**TASK DETAILS**. Rewrite the listing below with "street-level photo" replaced by "street-view image" everywhere it appears, keeping all other text unchanged and leaving out the pictures.
┌─ EXERCISE MATERIALS
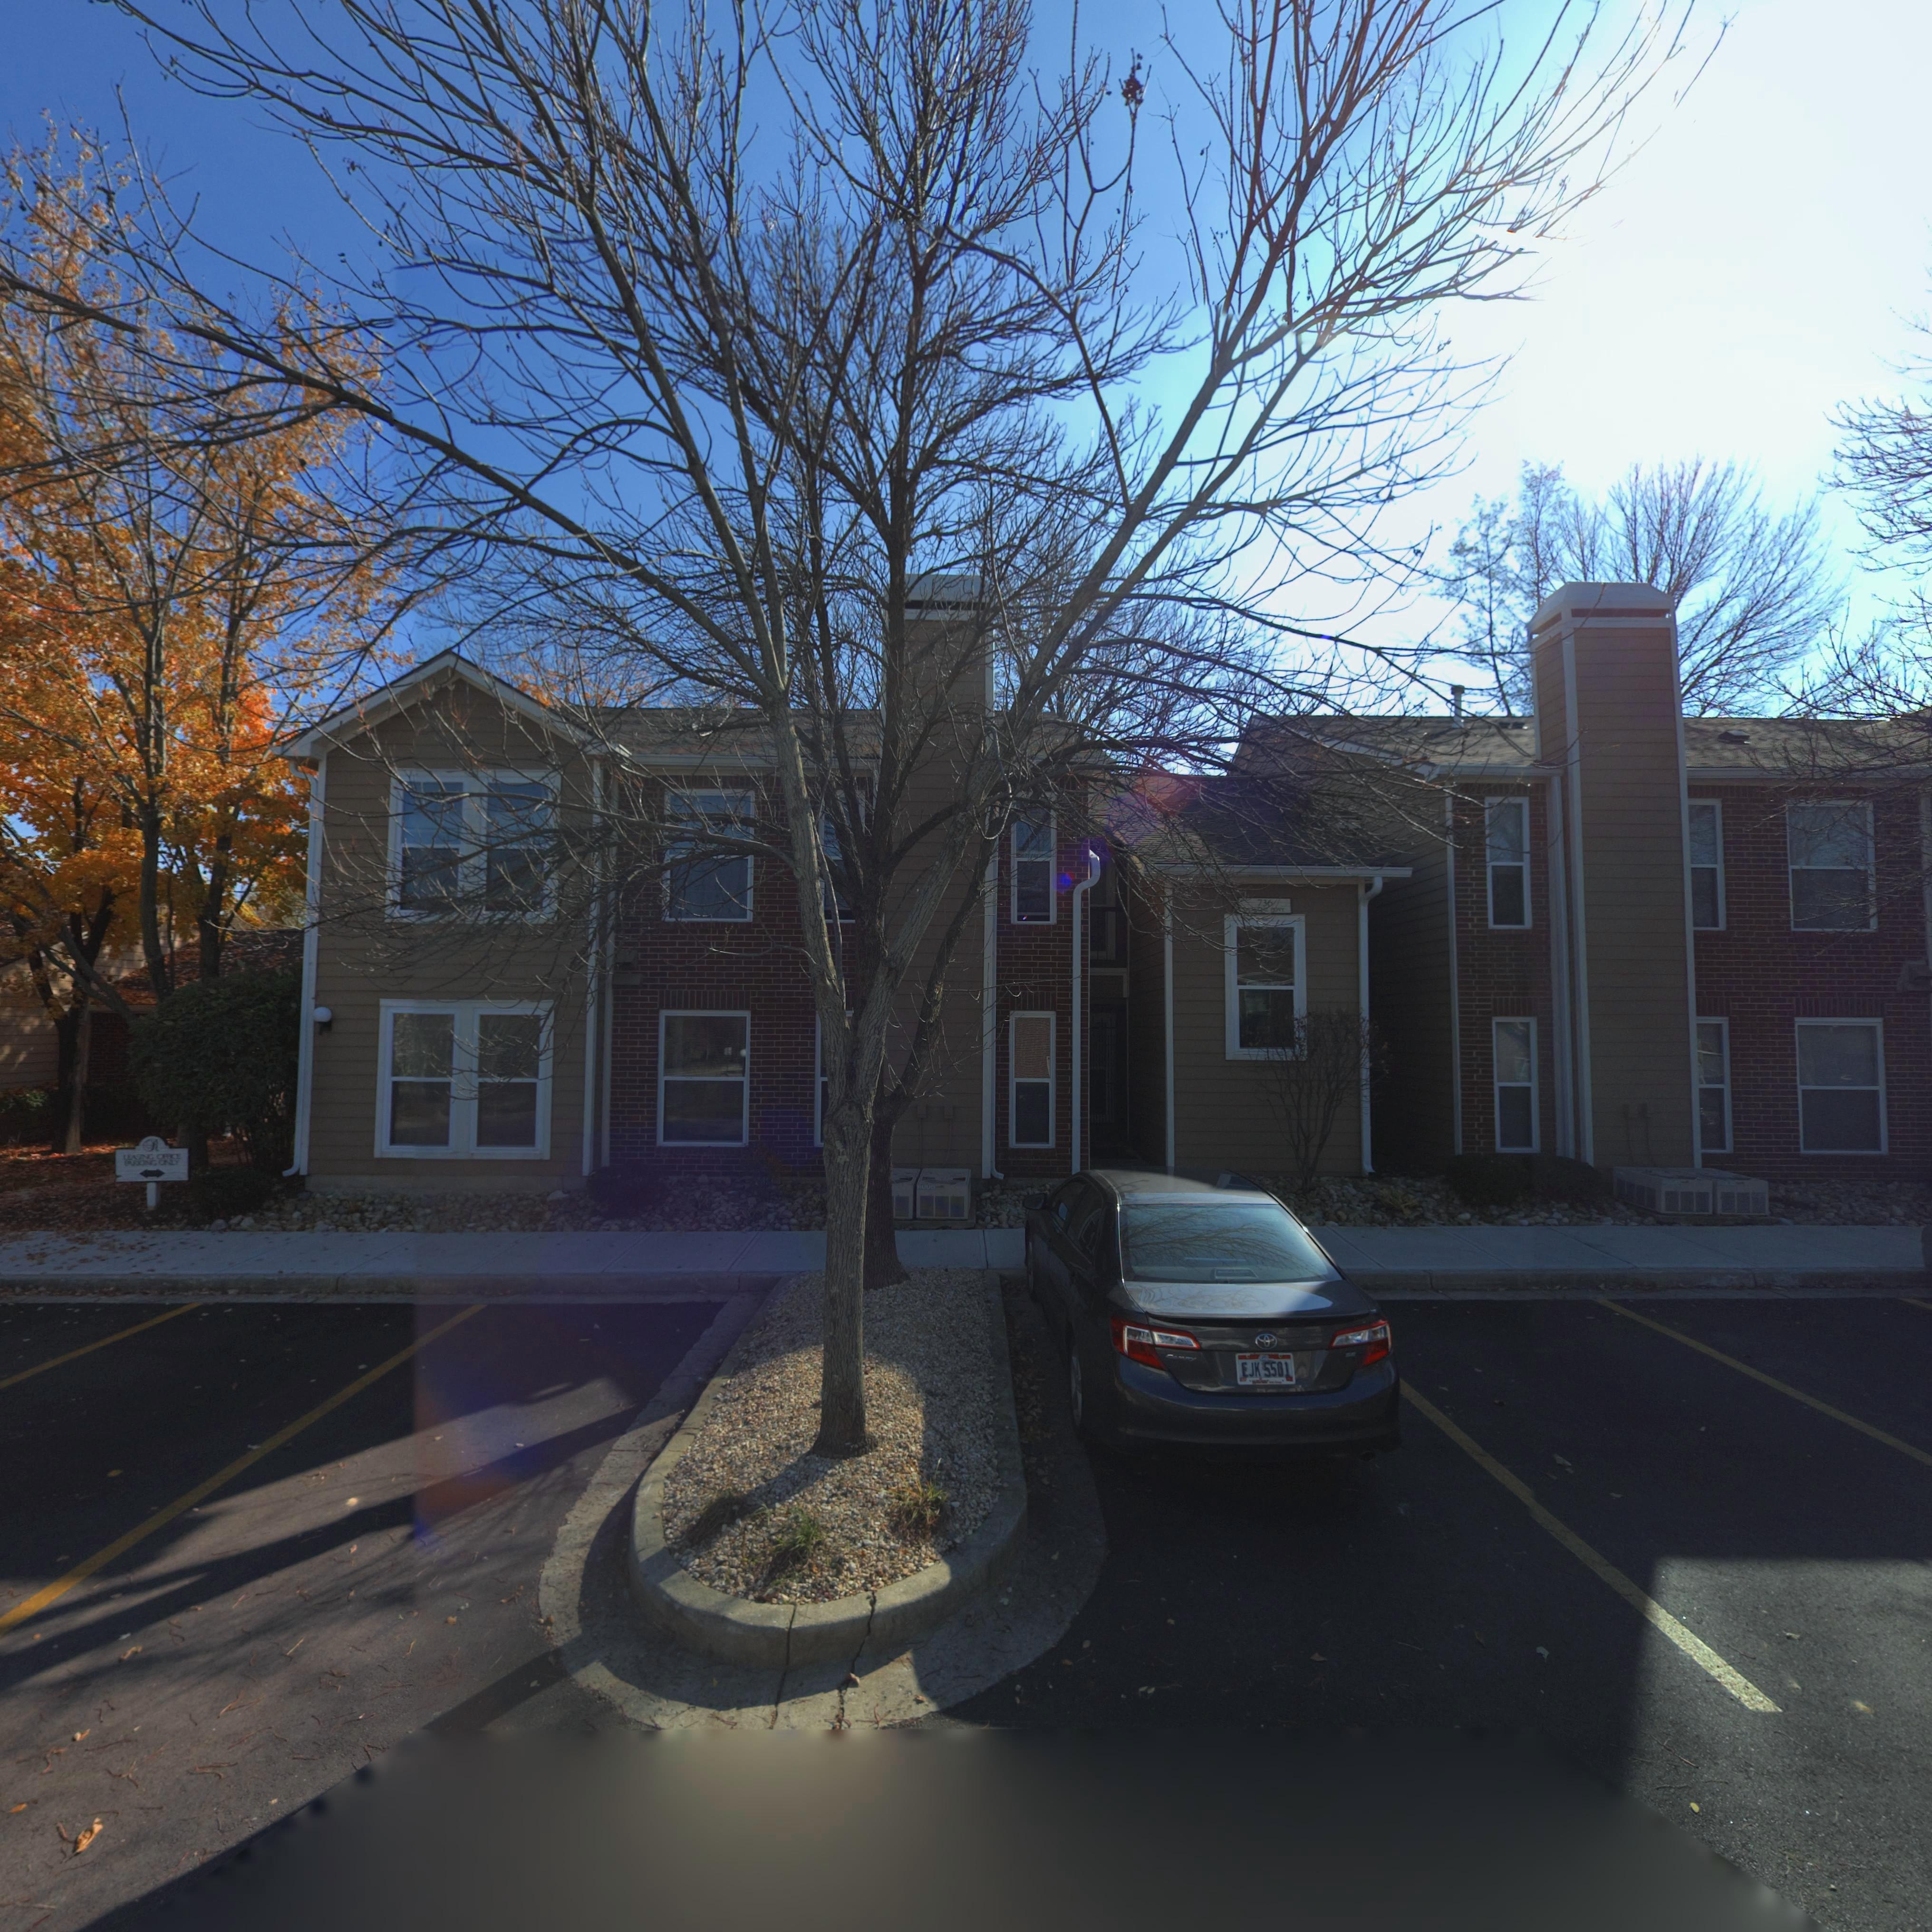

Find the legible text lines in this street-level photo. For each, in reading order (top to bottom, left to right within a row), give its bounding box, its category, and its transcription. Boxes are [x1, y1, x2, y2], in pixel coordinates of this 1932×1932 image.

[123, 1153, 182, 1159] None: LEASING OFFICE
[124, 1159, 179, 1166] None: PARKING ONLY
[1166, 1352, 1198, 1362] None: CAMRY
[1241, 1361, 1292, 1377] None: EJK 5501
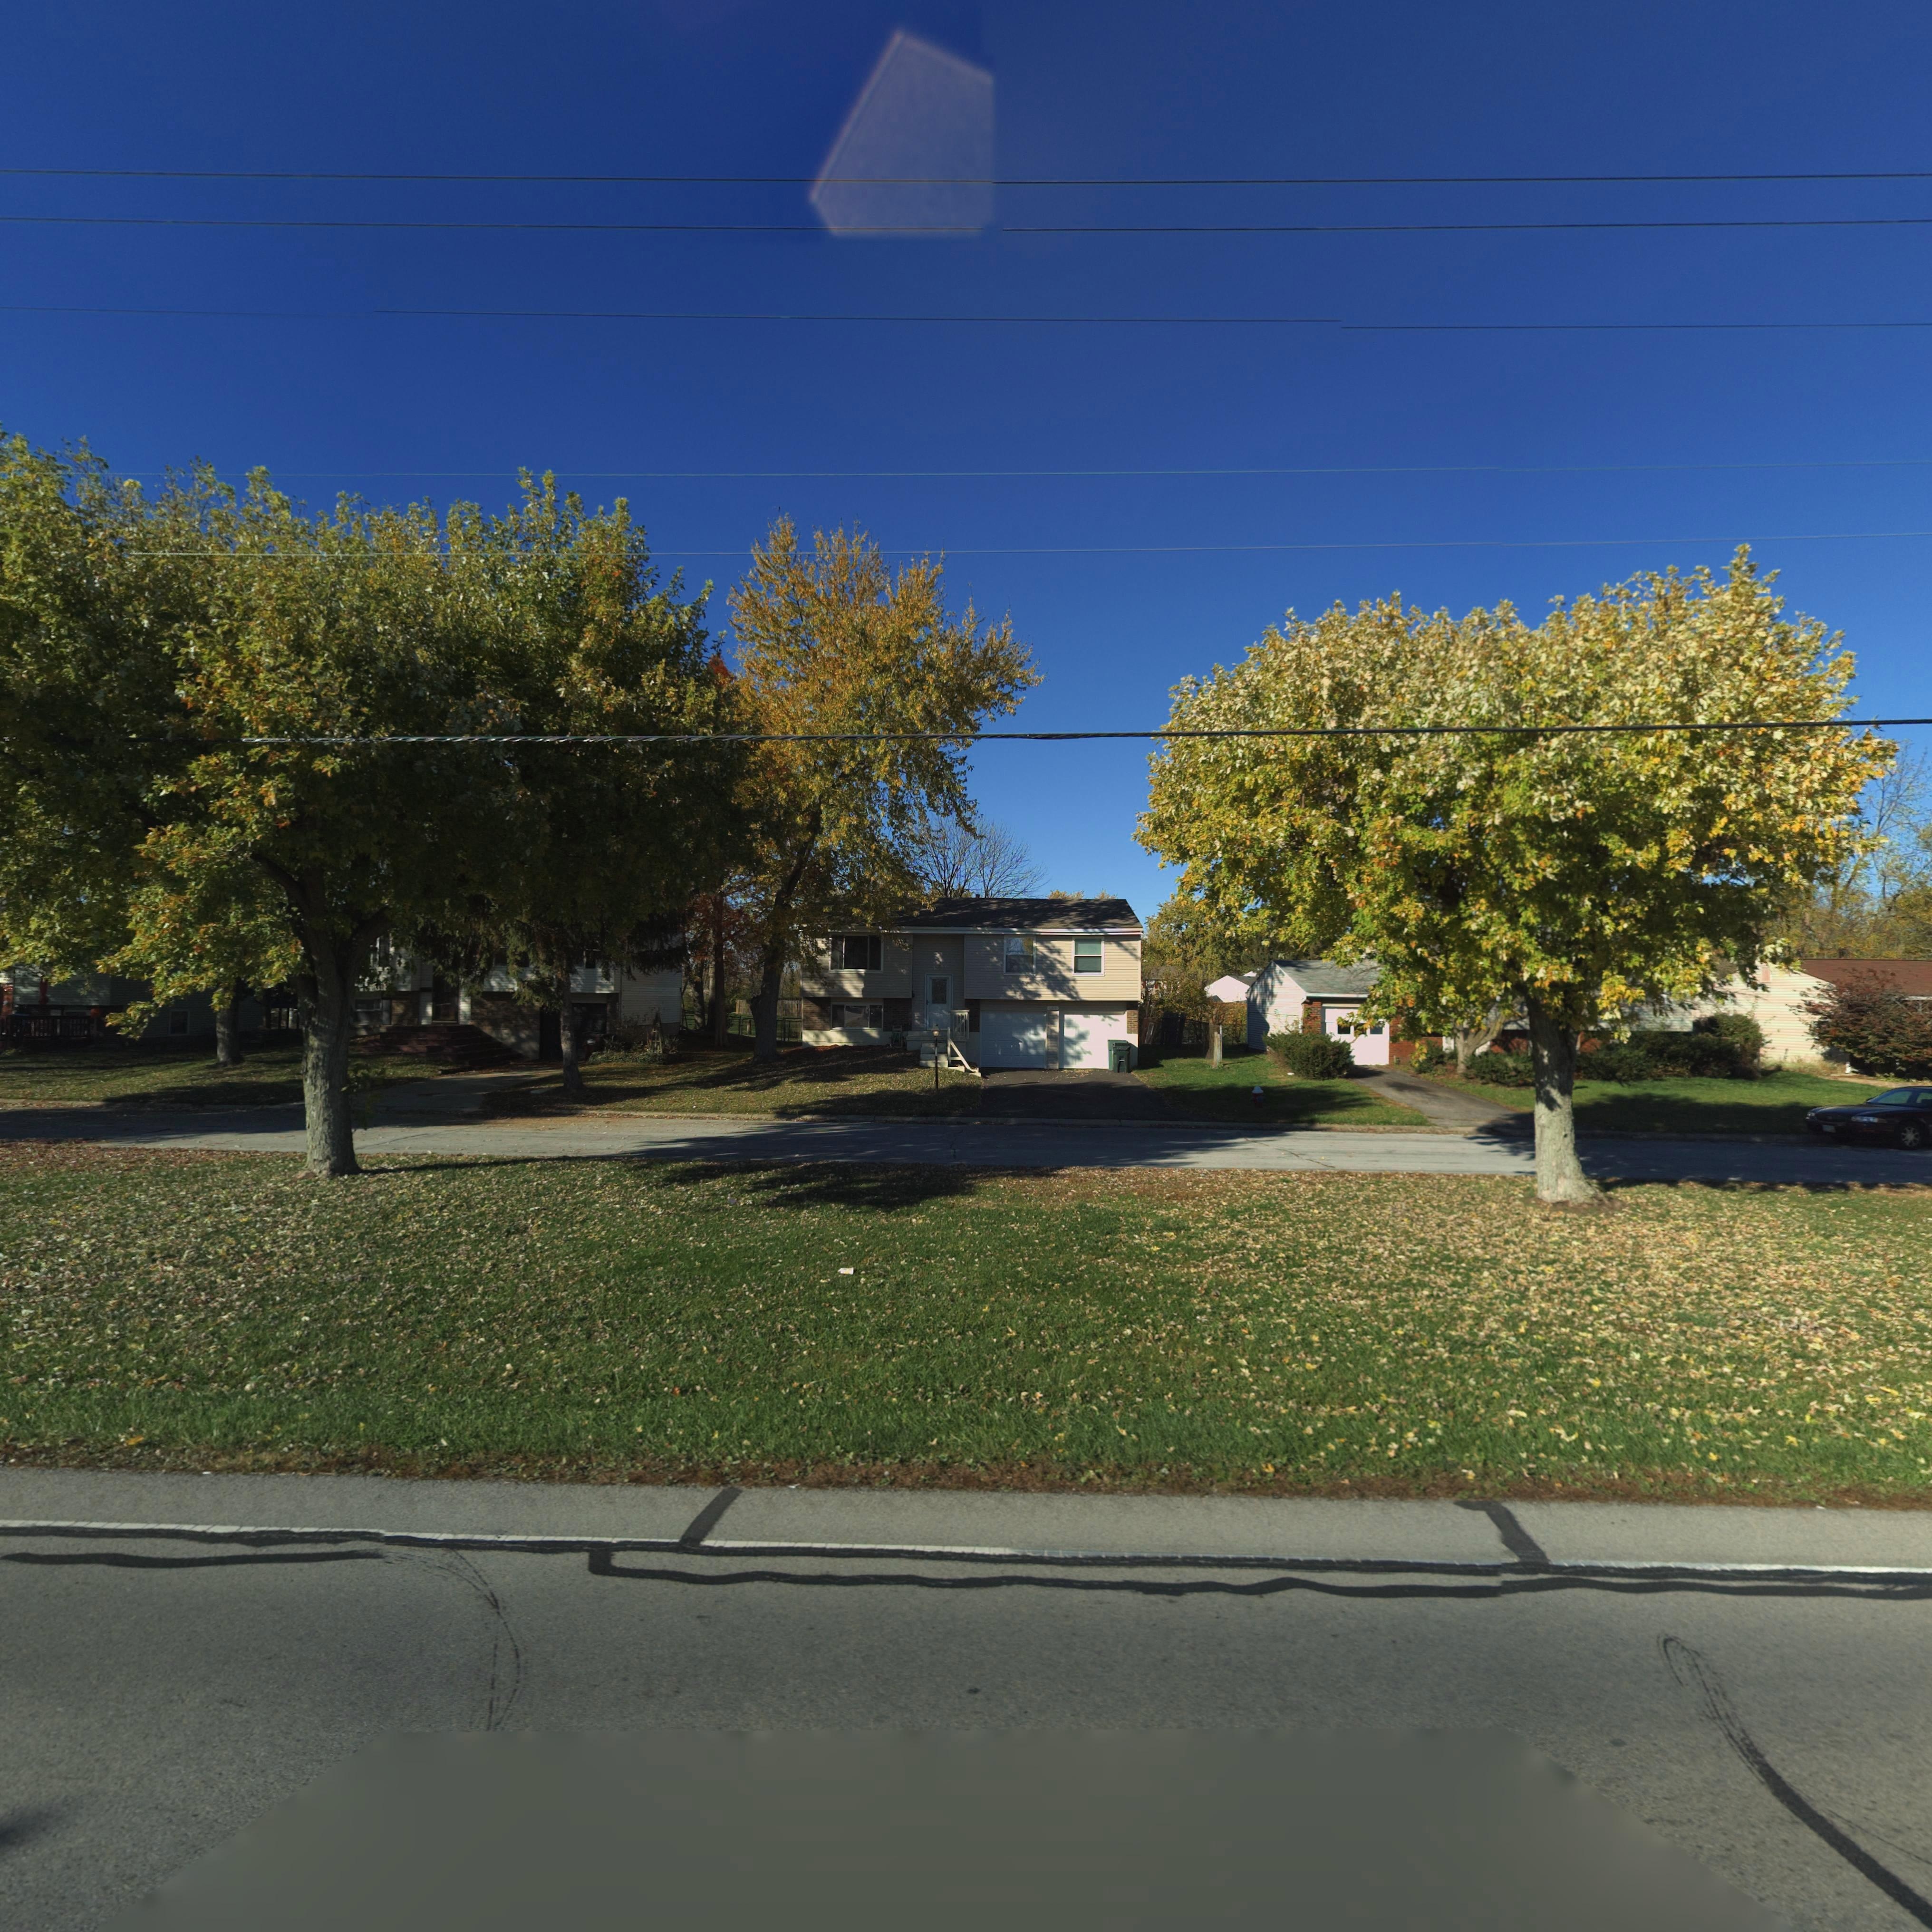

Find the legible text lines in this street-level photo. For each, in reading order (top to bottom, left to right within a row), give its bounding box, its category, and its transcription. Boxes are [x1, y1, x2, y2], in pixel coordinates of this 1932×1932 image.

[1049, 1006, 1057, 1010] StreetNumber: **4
└─
**TASK RESPONSE**.
Find the legible text lines in this street-view image. For each, in reading order (top to bottom, left to right within a row), give its bounding box, its category, and its transcription. Boxes are [x1, y1, x2, y2], in pixel coordinates of this 1932×1932 image.

[123, 1153, 182, 1159] None: LEASING OFFICE
[124, 1159, 179, 1166] None: PARKING ONLY
[1166, 1352, 1198, 1362] None: CAMRY
[1241, 1361, 1292, 1377] None: EJK 5501

Find the legible text lines in this street-view image. For each, in reading order (top to bottom, left to right within a row), give its bounding box, its category, and its transcription. Boxes are [x1, y1, x2, y2], in pixel coordinates of this 1932×1932 image.

[1049, 1006, 1057, 1010] StreetNumber: **4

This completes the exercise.